Is this the right method on approaching this? I figured since a RB that's full of 1s means that there is no jammer affecting it. Does a single point of 0 refer to the RB being jammed? I want to know I am implementing these methods correctly.

jasoninirio commented 2 years ago
 if jamType==1: # narrow band jammer
            # jam every frame with one pixel,
            # ASSUME once jammed RB stays zero for a long time after
            # TODO we should think how to model this...
            grid[jamSF][jamSC] = 0

            #  jump by 1 pixel
            # TODO wrap in a smarter way, more like what happens in reality
            # TODO change ranom walk to explore whole grid more uniformly
            jamSC = (jamSC + choice([1,0,-1]))%10
            jamSF = (jamSF + choice([1,0,-1]))%10
        _frames.append(grid)

this part of the code confirms my question.

gefa commented 2 years ago

Hi @jasoninirio ,

I was using 1s to represent channel usage (aka resource block allocation). I was using 0s to "jam" (hence grid[jamSF][jamSC] = 0). Jamming a particular resource block turns it from "channel in use" - 1 to "channel not in use" - 0. Feel free to change this if it fits to ML model better. After all it's easy to flips 1s to 0s or vice versa.

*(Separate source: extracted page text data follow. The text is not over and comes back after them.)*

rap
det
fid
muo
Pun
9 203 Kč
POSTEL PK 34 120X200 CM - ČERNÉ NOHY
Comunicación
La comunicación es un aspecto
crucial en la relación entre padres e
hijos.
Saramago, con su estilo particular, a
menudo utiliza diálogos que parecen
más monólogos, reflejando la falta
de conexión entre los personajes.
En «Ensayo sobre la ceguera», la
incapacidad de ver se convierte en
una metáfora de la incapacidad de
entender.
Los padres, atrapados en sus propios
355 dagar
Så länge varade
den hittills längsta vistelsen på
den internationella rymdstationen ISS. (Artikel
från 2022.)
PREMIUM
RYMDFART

And yes, you'll probably need serialization, thanks for adding that and the pseudodata. I assume you just randomly added 1s and 0s in 10x10 grid.

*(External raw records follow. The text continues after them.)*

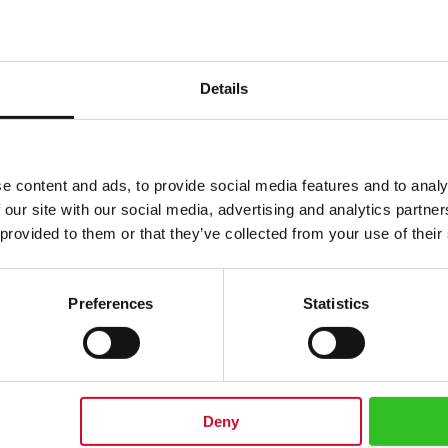
Details
e content and ads, to provide social media features and to analy
 our site with our social media, advertising and analytics partn
 provided to them or that they’ve collected from your use of their
Preferences
Statistics
isch- österreichischen Architekt und Designer Matteo Thun entworfen. Tra
Kaffee oder auch für frisch gepresste Zitrone für Ihren Tee. Fassungsv
Deny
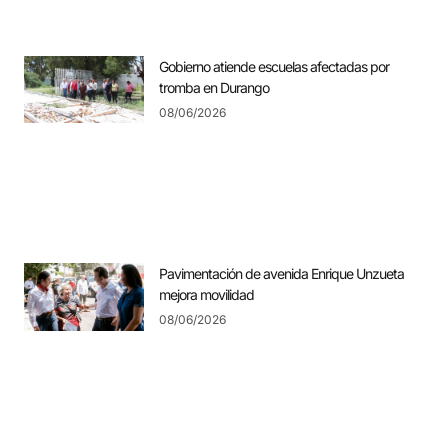
Gobierno atiende escuelas afectadas por
tromba en Durango
08/06/2026
Pavimentación de avenida Enrique Unzueta
mejora movilidad
08/06/2026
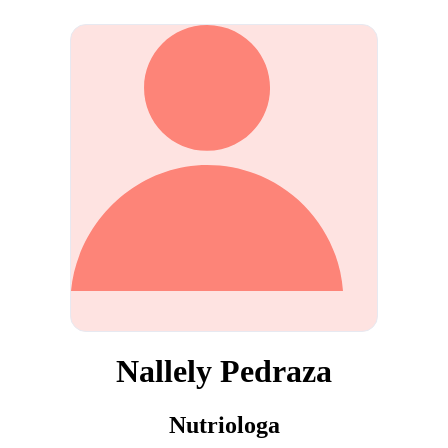
Nallely Pedraza
Nutriologa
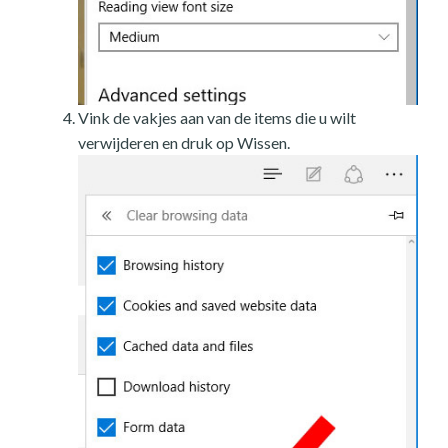
Vink de vakjes aan van de items die u wilt
verwijderen en druk op Wissen.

INPUT DATA FORMAT Now we need to decide in what exact shape we feed the data to ML. Intuitively, I think we need to feed multiple 10x10 grids into ML model at once. Because, the way ML will detect malicious grid use is by changes in block use. Single 10x10 grid gives you instantaneous usage "snapshot". We need at least two 10x10 grids to get the "difference" in block allocation. Does this make sense? This begs the question: should we just feed the difference in the ML? But let's not, for now.

JAMMED INPUT Let's say each of 1000 pseudodata testcases will have O=5 10x10 grids (O for observation time). You'll serialize these O=5 grids in the same order for each training trial / testing trial. Let's say malicious / jammed testcases will have bit flips lasting for only J=1 10x10 grid instance (J for jamming time). Does this make sense?

NOT JAMMED INPUT Normal, benign resource grid testcase will consist of O=5 10x10 identical grids, that is, no bit flips present.

Let's say you randomly corrupt 50% of these 1000 testcases with these short J=1 bit flips.

Could you modify pseudodata like this by the end of today? So we can have relaxing extended weekend. :) And please tell me how long does it take to train on say 20% of these 1000 test cases? This is just to make sure that the size of this input data is reasonable for your chosen ML model. Then we'll look into accuracy of detection, adding noise, changing some parameters etc.